El padre de Dimitri está convencido de que la causa de la tragedia es un fallo técnico. 'El problema es que en las actuales condiciones el Estado es incapaz de mantener la infraestructura de la Armada al nivel necesario', afirma el capitán de navío, profesor de la Escuela Naval Dzerzhinski. 'Las tripulaciones no reciben la preparación necesaria ni la técnica, el mantenimiento debido', denuncia Román, agregando que la Armada ha estado en decadencia desde los tiempos de Gorbachov, cosa que se agudizó bajo Yeltsin. 'De año en año, la Flota recibía del 7% al 15% de la financiación necesaria. ¿Qué puede hacer en estas condiciones el mando? De ahí la situación en que se encontraban los pocos submarinos nucleares en funcionamiento. A la tripulación le decían: ¿Queréis navegar? Pues bien, encargaos vosotros mismos del mantenimiento. Pero ésa no es la tarea de la tripulación; tiene que haber servicios especiales para mantener en forma la tecnología de punta que poseen los submarinos del tipo Kursk', explica Román.

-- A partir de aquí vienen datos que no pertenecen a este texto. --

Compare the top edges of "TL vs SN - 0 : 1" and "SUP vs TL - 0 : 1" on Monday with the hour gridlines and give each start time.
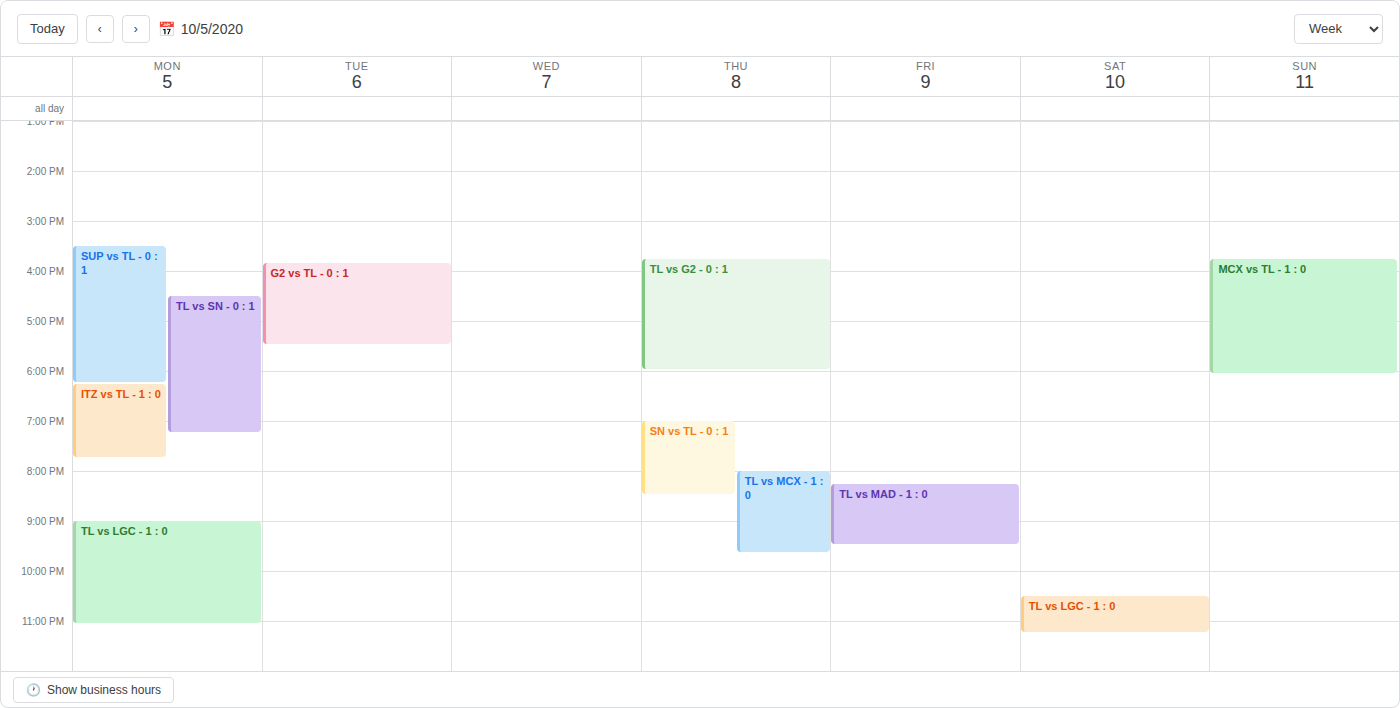
"TL vs SN - 0 : 1": 4:30 PM, halfway between the 4 PM and 5 PM lines. "SUP vs TL - 0 : 1": 3:30 PM, halfway between the 3 PM and 4 PM lines.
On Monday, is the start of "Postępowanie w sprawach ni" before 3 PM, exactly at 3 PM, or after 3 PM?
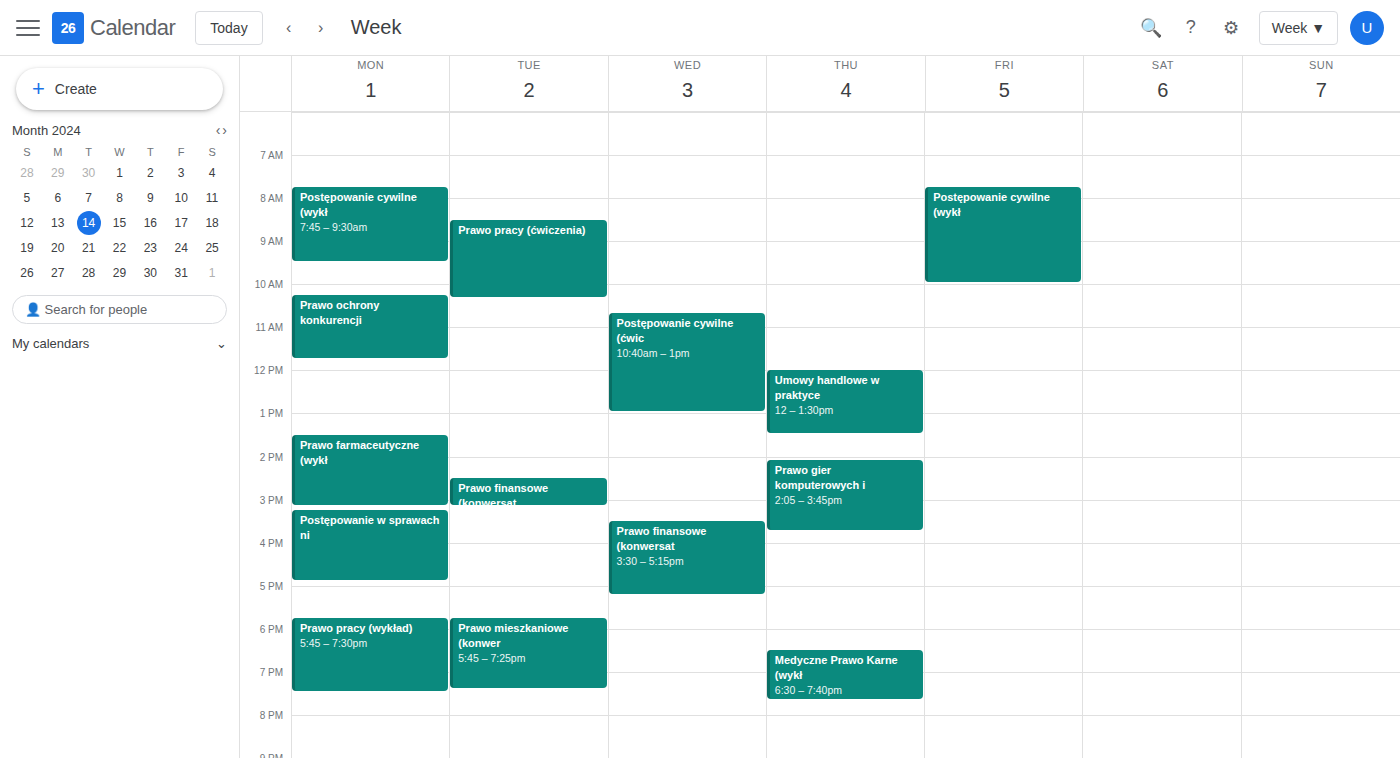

Además, las condiciones en las que servían eran pésimas. 'Sólo muchachos que aman sobre todas las cosas a la patria podían resistirlas. Los oficiales no recibían sus sueldos durantes tres, cuatro o más meses; incluso hubo casos de suicidio debido a que no podían dar de comer a sus familias', concluye con ira.

* Este artículo apareció en la edición impresa del 0023, 23 de octubre de 2001.